In the video linked below a store owner reacts to three thugs attempting a robbery. The thugs enter the store and immediately threaten the owner and customers with firearms. The thugs are committing aggravated robbery and threatening the use of unlawful deadly force—both acts are serious felonies. (see video)
At one point the store owner has retreated and a thug is on the counter threatening him with a pistol. The store owner cooperates until he has the opportunity to retrieve his pistol. We next see the store owner after he has returned to the front and grabbed a pistol from under the counter. He opens fire on the three thugs and at least one returns fire as they scramble to escape out the front door.
The thugs then exit the store and the owner pursues. Pursuing the thugs is a bad decision as this creates a second event distinct from the earlier aggravated robbery. The owner is now using deadly force against the thugs who arguably no longer pose the threat of unlawful deadly force. As of this writing, there is no indication that the store owner has been charged.
The store owner’s pursuit of the thugs however, does provide a prosecutor the opportunity to charge the store owner with aggravated assault. If he had not pursued the robbers into the street, the prosecution would have faced an almost impossible burden in attempting to disprove any claim of self-defense or defense of other innocents (there were at least three customers in the store). This would have made the store owner extremely hard to convict and prosecutors do not like taking cases to trial that are hard to convict. Do not chase escaping thugs.
We used this incident as a basis for a Short Range Match stage. The Short Range Match safely replicates real-life incidents on the range which then allows competitors to solve the problem. All threat targets have a visible weapon or full mask distinguishing them from the non-threats who have no visible weapon and their face is not covered. In this particular stage, we had the competitors fire the stage three times (strings of fire) beginning from three different start positions: hand on pistol, hands at sides, and hand in surrender with wrists above shoulder.
|Eric Shooting the Short Range Stage|
The stage is set with two non-threats in front of the threat targets and one threat standing on the counter as you will see in the video. My string for the stage shown in the video is with me using a P365 (I am an IDPA Master with the Back Up Gun) and starting with my hand on the pistol. My draw time measured from the instant I initially moved at the start signal until I fired the first shot was 0.63 seconds. This measurement does not include my reaction to the buzzer.

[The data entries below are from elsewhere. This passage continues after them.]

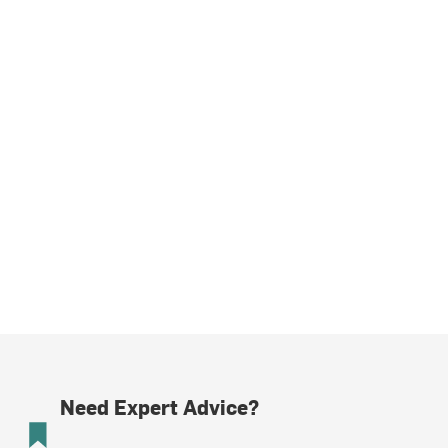
Need Expert Advice?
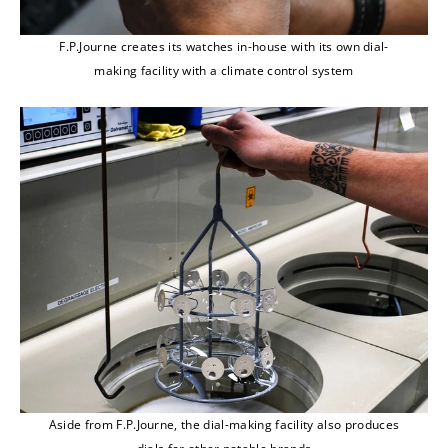
F.P.Journe creates its watches in-house with its own dial-
making facility with a climate control system
Aside from F.P.Journe, the dial-making facility also produces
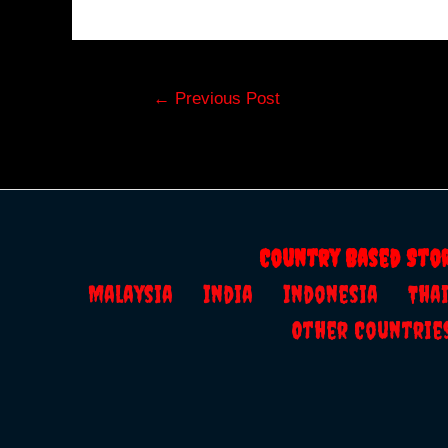
Post
←
Previous Post
navigation
Country Based Sto
Malaysia
India
Indonesia
Th
Other Countrie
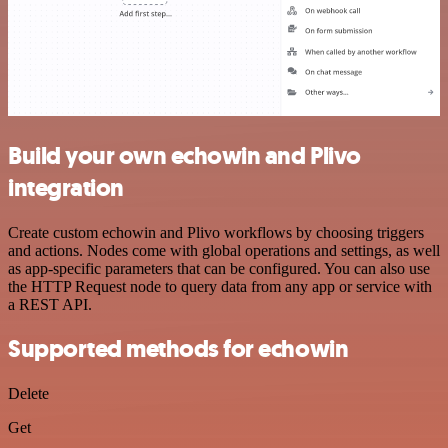
Build your own echowin and Plivo
integration
Create custom echowin and Plivo workflows by choosing triggers
and actions. Nodes come with global operations and settings, as well
as app-specific parameters that can be configured. You can also use
the HTTP Request node to query data from any app or service with
a REST API.
Supported methods for echowin
Delete
Get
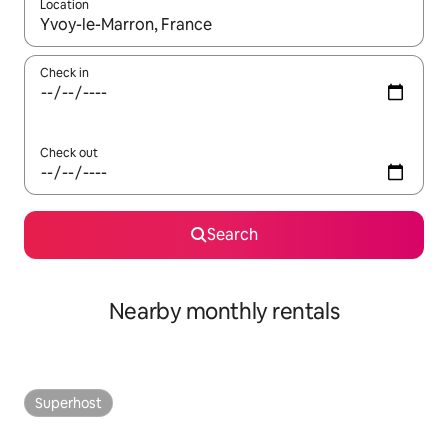
Location
When results are available, navigate with the up and down arro
Check in
Check out
Search
Nearby monthly rentals
Superhost
Superhost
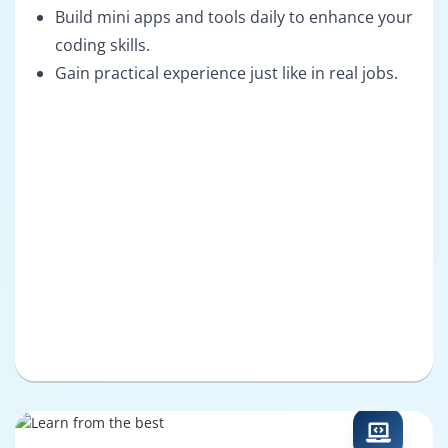
Build mini apps and tools daily to enhance your
coding skills.
Gain practical experience just like in real jobs.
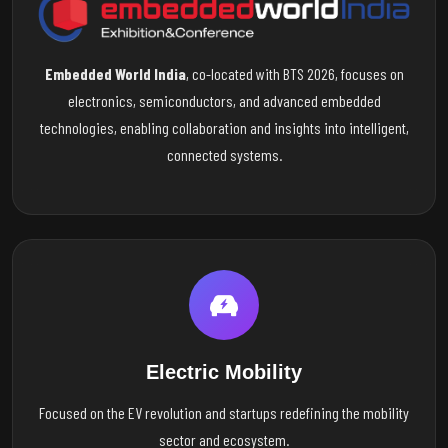
Embedded World India
, co-located with BTS 2026, focuses on
electronics, semiconductors, and advanced embedded
technologies, enabling collaboration and insights into intelligent,
connected systems.
Electric Mobility
Focused on the EV revolution and startups redefining the mobility
sector and ecosystem.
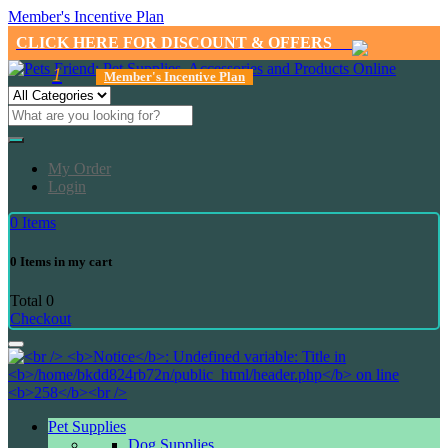
Member's Incentive Plan
CLICK HERE FOR DISCOUNT & OFFERS
1
Member's Incentive Plan
My Order
Login
0
Items
0
Items in my cart
Total
0
Checkout
Pet Supplies
Dog Supplies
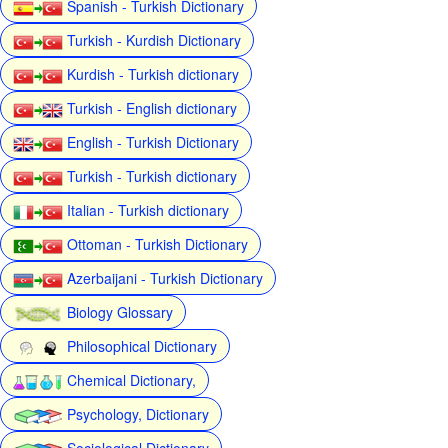
Spanish - Turkish Dictionary
Turkish - Kurdish Dictionary
Kurdish - Turkish dictionary
Turkish - English dictionary
English - Turkish Dictionary
Turkish - Turkish dictionary
Italian - Turkish dictionary
Ottoman - Turkish Dictionary
Azerbaijani - Turkish Dictionary
Biology Glossary
Philosophical Dictionary
Chemical Dictionary,
Psychology, Dictionary
Sociological Dictionary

As a point of interest, the buzzer’s “beep” lasts 0.30 seconds and I reacted to the onset of the beep in 0.20 seconds. My draw from concealment starting from hands at sides was 1.77 seconds and my draw from surrender was 1.67 seconds.
Another IDPA Master shooter using a Carry Optic measured in the same manner resulted in a 1.10 second draw with hand on pistol, from hands at sides was 1.30 seconds, and his draw from surrender was 1.60 seconds.

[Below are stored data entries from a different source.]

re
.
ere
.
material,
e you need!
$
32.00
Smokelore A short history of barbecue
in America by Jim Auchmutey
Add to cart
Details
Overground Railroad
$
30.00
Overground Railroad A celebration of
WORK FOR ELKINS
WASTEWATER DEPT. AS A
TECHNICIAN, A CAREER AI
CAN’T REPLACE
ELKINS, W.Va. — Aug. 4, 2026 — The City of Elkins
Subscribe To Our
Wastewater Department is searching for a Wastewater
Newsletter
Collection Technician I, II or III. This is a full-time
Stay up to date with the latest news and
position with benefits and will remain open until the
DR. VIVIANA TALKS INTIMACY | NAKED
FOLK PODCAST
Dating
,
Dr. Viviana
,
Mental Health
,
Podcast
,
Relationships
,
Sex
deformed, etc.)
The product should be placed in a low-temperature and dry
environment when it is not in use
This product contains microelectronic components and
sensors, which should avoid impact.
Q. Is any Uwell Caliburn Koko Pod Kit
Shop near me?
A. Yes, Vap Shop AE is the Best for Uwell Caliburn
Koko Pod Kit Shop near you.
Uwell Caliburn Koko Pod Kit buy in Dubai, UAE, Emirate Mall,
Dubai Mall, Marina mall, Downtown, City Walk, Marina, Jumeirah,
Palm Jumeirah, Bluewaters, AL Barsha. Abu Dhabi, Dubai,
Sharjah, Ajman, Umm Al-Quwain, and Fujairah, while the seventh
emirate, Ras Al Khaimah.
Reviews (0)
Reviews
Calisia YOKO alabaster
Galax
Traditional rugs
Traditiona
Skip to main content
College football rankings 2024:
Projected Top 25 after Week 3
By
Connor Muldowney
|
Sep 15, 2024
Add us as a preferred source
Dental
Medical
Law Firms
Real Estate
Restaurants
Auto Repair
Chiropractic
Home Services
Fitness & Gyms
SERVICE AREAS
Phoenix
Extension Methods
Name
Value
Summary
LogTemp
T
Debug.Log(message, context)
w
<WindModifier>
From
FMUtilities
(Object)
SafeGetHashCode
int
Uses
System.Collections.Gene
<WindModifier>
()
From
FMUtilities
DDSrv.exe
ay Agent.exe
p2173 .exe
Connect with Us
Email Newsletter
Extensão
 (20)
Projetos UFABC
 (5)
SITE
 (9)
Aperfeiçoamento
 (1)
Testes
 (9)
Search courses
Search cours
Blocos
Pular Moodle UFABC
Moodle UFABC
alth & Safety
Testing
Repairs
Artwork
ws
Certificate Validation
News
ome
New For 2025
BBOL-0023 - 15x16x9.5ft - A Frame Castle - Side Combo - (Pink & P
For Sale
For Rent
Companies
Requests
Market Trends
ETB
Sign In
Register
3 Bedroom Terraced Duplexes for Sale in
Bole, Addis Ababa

I’ve collected data on literally thousands of runs comparing these starting positions and (depending upon the shooter’s skill) starting with the hand on the pistol saves 0.50 – 1.75 seconds or more over starting with your hand on the pistol versus starting with the hands in another position. Clearly, if you see a potentially unlawful deadly force incident developing, placing your hand on your pistol can save significant time on your draw.